Marble angel veil tails that I bought from Canadian Aqua Farm a couple of months ago. The babies are 10 days old and they are eating live brine shrimp.






I'd estimate 300 +/-babies.


----------



## Claudia (Apr 21, 2010)

Lots of babies lol Congratz!!


----------



## SeaHorse_Fanatic (Apr 22, 2010)

Wow, looks great.


----------



## rich16 (Mar 25, 2011)

Nice! I wish my pair would progress past eating their eggs... keep the updates coming!


----------



## Lamplighter (Aug 3, 2012)

rich16 said:


> Nice! I wish my pair would progress past eating their eggs... keep the updates coming!
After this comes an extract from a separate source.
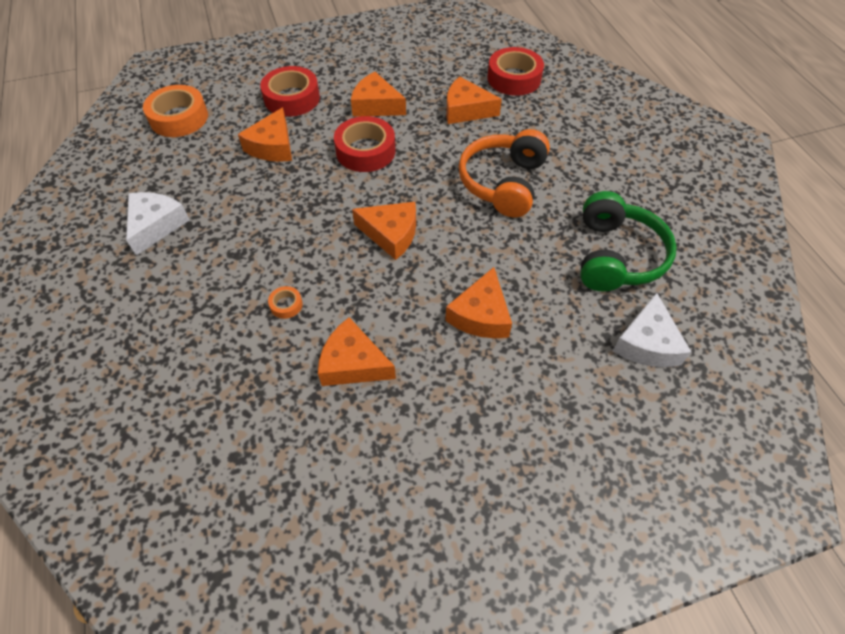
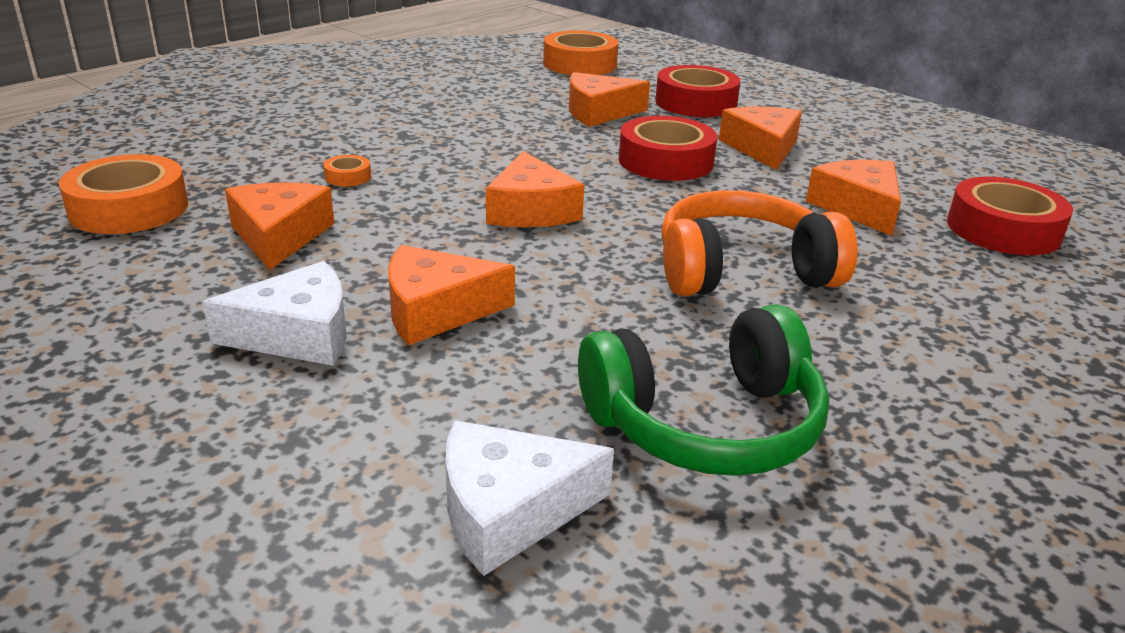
camera: 60 degrees right, 25 degrees down
white cheese [126,192,190,255] -> white cheese moved to [202,261,347,366]
none -> orange tape [59,154,188,234]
 I believe that angelfish learn to look after their eggs/fry. The parents are the teachers that instil what we call instinct into their children.

I have a tankful of a 100 +/- koi angelfish that were raised by their parents, they are somewhere around 14 weeks old.. There's spawning happening every week here.


----------



## bcorchidguy (Jan 14, 2011)

Really nice brood, looks very good.

Douglas


----------



## effox (Apr 21, 2010)

That's awesome, never had angelfish fry before.


----------



## Lamplighter (Aug 3, 2012)

effox said:


> That's awesome, never had angelfish fry before.


Well I tell you it's quite a sight to see them swim with mom and pop, when they get a bit older. I have some golden koi that are nearing four months old that are still with their mommy and daddy. I'll post a pic later!


----------



## Lamplighter (Aug 3, 2012)

The koi coming up to four months, their bodies are the size of loomies and/or toonies.


----------



## effox (Apr 21, 2010)

Gorgeous!!!


----------